Requirement
Without changing a single character, write out every record below.

------ Exercise data

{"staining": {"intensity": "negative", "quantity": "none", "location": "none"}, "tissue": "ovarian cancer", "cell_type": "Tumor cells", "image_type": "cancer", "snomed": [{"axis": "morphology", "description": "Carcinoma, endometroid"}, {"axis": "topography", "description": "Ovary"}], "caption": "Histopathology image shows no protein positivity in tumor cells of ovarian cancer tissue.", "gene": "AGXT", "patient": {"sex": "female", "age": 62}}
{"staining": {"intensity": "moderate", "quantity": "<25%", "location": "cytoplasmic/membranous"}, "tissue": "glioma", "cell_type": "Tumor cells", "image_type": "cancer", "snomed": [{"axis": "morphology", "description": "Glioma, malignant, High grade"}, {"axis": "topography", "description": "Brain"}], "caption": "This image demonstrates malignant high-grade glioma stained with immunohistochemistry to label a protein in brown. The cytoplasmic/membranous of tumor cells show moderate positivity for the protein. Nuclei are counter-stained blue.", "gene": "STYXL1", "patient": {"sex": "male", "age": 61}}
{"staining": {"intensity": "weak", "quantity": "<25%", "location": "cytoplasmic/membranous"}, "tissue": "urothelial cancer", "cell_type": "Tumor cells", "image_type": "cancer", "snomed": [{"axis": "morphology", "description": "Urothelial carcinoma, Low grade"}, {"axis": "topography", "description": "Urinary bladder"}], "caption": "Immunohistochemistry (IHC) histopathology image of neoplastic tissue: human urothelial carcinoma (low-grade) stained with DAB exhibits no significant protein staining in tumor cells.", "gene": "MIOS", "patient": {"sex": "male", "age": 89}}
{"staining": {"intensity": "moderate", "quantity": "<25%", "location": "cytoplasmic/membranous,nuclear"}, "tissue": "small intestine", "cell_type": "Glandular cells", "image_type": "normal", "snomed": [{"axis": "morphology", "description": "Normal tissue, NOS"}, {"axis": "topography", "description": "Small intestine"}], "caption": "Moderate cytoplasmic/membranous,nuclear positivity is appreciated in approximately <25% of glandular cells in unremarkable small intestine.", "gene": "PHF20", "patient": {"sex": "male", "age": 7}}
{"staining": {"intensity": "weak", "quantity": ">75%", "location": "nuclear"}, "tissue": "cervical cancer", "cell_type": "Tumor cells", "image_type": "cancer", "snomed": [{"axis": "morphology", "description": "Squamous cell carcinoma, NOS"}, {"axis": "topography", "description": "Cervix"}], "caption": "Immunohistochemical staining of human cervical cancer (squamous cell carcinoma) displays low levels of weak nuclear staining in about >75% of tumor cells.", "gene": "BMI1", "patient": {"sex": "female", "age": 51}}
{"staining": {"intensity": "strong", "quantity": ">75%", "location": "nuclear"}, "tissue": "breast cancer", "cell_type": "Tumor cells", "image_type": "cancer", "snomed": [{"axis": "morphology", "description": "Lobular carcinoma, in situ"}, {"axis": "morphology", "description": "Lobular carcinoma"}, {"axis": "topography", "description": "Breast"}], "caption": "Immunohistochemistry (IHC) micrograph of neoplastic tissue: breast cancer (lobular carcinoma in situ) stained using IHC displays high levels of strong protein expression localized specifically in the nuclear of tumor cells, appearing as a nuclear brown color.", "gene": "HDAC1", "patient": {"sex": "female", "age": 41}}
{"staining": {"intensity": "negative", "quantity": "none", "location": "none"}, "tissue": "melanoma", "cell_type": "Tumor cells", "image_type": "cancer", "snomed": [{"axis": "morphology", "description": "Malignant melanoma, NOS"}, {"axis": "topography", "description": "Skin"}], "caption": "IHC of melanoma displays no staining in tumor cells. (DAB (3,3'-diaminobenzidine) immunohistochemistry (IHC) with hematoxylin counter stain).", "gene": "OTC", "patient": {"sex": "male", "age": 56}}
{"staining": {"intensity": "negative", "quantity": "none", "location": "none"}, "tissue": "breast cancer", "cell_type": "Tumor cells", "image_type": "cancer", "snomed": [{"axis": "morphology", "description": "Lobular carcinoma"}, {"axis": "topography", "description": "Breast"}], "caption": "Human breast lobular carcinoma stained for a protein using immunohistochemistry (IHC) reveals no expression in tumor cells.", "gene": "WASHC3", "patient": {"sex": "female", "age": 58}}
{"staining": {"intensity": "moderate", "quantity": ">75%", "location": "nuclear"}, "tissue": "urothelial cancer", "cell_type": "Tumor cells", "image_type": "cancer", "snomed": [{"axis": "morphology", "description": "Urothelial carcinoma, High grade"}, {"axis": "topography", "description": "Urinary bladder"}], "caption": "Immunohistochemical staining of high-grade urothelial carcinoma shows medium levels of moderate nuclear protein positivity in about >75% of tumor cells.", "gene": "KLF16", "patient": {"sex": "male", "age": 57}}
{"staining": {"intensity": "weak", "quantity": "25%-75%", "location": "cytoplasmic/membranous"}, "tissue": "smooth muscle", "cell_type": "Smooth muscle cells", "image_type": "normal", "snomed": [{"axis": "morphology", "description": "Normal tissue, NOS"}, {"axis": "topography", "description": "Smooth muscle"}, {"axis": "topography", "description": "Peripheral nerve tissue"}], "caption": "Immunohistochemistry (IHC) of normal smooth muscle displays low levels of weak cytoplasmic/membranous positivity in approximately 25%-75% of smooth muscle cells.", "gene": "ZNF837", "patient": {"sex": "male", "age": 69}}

------------

Answer to this exercise
{"staining": {"intensity": "negative", "quantity": "none", "location": "none"}, "tissue": "ovarian cancer", "cell_type": "Tumor cells", "image_type": "cancer", "snomed": [{"axis": "morphology", "description": "Carcinoma, endometroid"}, {"axis": "topography", "description": "Ovary"}], "caption": "Histopathology image shows no protein positivity in tumor cells of ovarian cancer tissue.", "gene": "AGXT", "patient": {"sex": "female", "age": 62}}
{"staining": {"intensity": "moderate", "quantity": "<25%", "location": "cytoplasmic/membranous"}, "tissue": "glioma", "cell_type": "Tumor cells", "image_type": "cancer", "snomed": [{"axis": "morphology", "description": "Glioma, malignant, High grade"}, {"axis": "topography", "description": "Brain"}], "caption": "This image demonstrates malignant high-grade glioma stained with immunohistochemistry to label a protein in brown. The cytoplasmic/membranous of tumor cells show moderate positivity for the protein. Nuclei are counter-stained blue.", "gene": "STYXL1", "patient": {"sex": "male", "age": 61}}
{"staining": {"intensity": "weak", "quantity": "<25%", "location": "cytoplasmic/membranous"}, "tissue": "urothelial cancer", "cell_type": "Tumor cells", "image_type": "cancer", "snomed": [{"axis": "morphology", "description": "Urothelial carcinoma, Low grade"}, {"axis": "topography", "description": "Urinary bladder"}], "caption": "Immunohistochemistry (IHC) histopathology image of neoplastic tissue: human urothelial carcinoma (low-grade) stained with DAB exhibits no significant protein staining in tumor cells.", "gene": "MIOS", "patient": {"sex": "male", "age": 89}}
{"staining": {"intensity": "moderate", "quantity": "<25%", "location": "cytoplasmic/membranous,nuclear"}, "tissue": "small intestine", "cell_type": "Glandular cells", "image_type": "normal", "snomed": [{"axis": "morphology", "description": "Normal tissue, NOS"}, {"axis": "topography", "description": "Small intestine"}], "caption": "Moderate cytoplasmic/membranous,nuclear positivity is appreciated in approximately <25% of glandular cells in unremarkable small intestine.", "gene": "PHF20", "patient": {"sex": "male", "age": 7}}
{"staining": {"intensity": "weak", "quantity": ">75%", "location": "nuclear"}, "tissue": "cervical cancer", "cell_type": "Tumor cells", "image_type": "cancer", "snomed": [{"axis": "morphology", "description": "Squamous cell carcinoma, NOS"}, {"axis": "topography", "description": "Cervix"}], "caption": "Immunohistochemical staining of human cervical cancer (squamous cell carcinoma) displays low levels of weak nuclear staining in about >75% of tumor cells.", "gene": "BMI1", "patient": {"sex": "female", "age": 51}}
{"staining": {"intensity": "strong", "quantity": ">75%", "location": "nuclear"}, "tissue": "breast cancer", "cell_type": "Tumor cells", "image_type": "cancer", "snomed": [{"axis": "morphology", "description": "Lobular carcinoma, in situ"}, {"axis": "morphology", "description": "Lobular carcinoma"}, {"axis": "topography", "description": "Breast"}], "caption": "Immunohistochemistry (IHC) micrograph of neoplastic tissue: breast cancer (lobular carcinoma in situ) stained using IHC displays high levels of strong protein expression localized specifically in the nuclear of tumor cells, appearing as a nuclear brown color.", "gene": "HDAC1", "patient": {"sex": "female", "age": 41}}
{"staining": {"intensity": "negative", "quantity": "none", "location": "none"}, "tissue": "melanoma", "cell_type": "Tumor cells", "image_type": "cancer", "snomed": [{"axis": "morphology", "description": "Malignant melanoma, NOS"}, {"axis": "topography", "description": "Skin"}], "caption": "IHC of melanoma displays no staining in tumor cells. (DAB (3,3'-diaminobenzidine) immunohistochemistry (IHC) with hematoxylin counter stain).", "gene": "OTC", "patient": {"sex": "male", "age": 56}}
{"staining": {"intensity": "negative", "quantity": "none", "location": "none"}, "tissue": "breast cancer", "cell_type": "Tumor cells", "image_type": "cancer", "snomed": [{"axis": "morphology", "description": "Lobular carcinoma"}, {"axis": "topography", "description": "Breast"}], "caption": "Human breast lobular carcinoma stained for a protein using immunohistochemistry (IHC) reveals no expression in tumor cells.", "gene": "WASHC3", "patient": {"sex": "female", "age": 58}}
{"staining": {"intensity": "moderate", "quantity": ">75%", "location": "nuclear"}, "tissue": "urothelial cancer", "cell_type": "Tumor cells", "image_type": "cancer", "snomed": [{"axis": "morphology", "description": "Urothelial carcinoma, High grade"}, {"axis": "topography", "description": "Urinary bladder"}], "caption": "Immunohistochemical staining of high-grade urothelial carcinoma shows medium levels of moderate nuclear protein positivity in about >75% of tumor cells.", "gene": "KLF16", "patient": {"sex": "male", "age": 57}}
{"staining": {"intensity": "weak", "quantity": "25%-75%", "location": "cytoplasmic/membranous"}, "tissue": "smooth muscle", "cell_type": "Smooth muscle cells", "image_type": "normal", "snomed": [{"axis": "morphology", "description": "Normal tissue, NOS"}, {"axis": "topography", "description": "Smooth muscle"}, {"axis": "topography", "description": "Peripheral nerve tissue"}], "caption": "Immunohistochemistry (IHC) of normal smooth muscle displays low levels of weak cytoplasmic/membranous positivity in approximately 25%-75% of smooth muscle cells.", "gene": "ZNF837", "patient": {"sex": "male", "age": 69}}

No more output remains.